I could barely eat in front of So­nia. The meat stuck in my throat. I was aware the whole time of how much she was eating, what was left on her plate. She picked up her green beans with her fin­gers and ate them one by one. Mid­way through the meal, Nathalie re­filled my wine glass, and my mother didn’t no­tice, or pre­tended not to no­tice. I be­gan to feel slightly numb, as though I were float­ing up out of my seat. “Isn’t this nice?” my mother said to Mar­tine. “I wish we had done this more—” Her voice caught and she stopped, took a sip of wa­ter, and turned to Nathalie. “Let’s do this more of­ten. When­ever she feels up to it, se­ri­ously, just give me a call.” Nathalie nod­ded, said she would, and I won­dered if my mother be­lieved her. Af­ter the lamb, my mother served slices of fruit tart, the berries and cir­cles of kiwi lac­quered with too-sweet gel. “I don’t have to feel guilty about not bak­ing this, right? Since you told me that French women al­ways buy dessert.” Mar­tine smiled. “Honey, why don’t you play your oboe for Mar­tine?” said my mother. “No, Mom,” I said. “Are you in the or­ches­tra, So­nia?” So­nia shook her head. “Cho­rus,” she said. I could imag­ine So­nia laugh­ing with her friends about how I’d given a recital af­ter lunch. “El­iz­a­beth’s got­ten very good at the—” She mimed some­thing that looked more like flute than oboe play­ing. “Fin­gers crossed it will trans­late into some kind of col­lege schol­ar­ship.
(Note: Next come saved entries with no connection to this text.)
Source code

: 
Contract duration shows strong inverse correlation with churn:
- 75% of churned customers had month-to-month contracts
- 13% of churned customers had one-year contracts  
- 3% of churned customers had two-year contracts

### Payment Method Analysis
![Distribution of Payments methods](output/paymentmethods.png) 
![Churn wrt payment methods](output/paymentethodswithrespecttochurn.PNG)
Prac­tices for hours, hours a day.” She had no idea what it took to be a mu­si­cian. But I looked at Mar­tine and her eyes seemed to brighten. I pushed back my chair and was about to run up­stairs for my oboe when So­nia said, “We should go. We don’t want to hit traf­fic.” Nathalie agreed. “Have to get back be­fore Dad.” “Please, let us know if there’s any­thing we can do,” said my mother. “Any­thing at all.” We stood on the front steps and watched them help Mar­tine into the car. “I don’t envy those girls,” said my mother. She squeezed my hand and I squeezed back. We stood there watch­ing un­til they had driven clear away.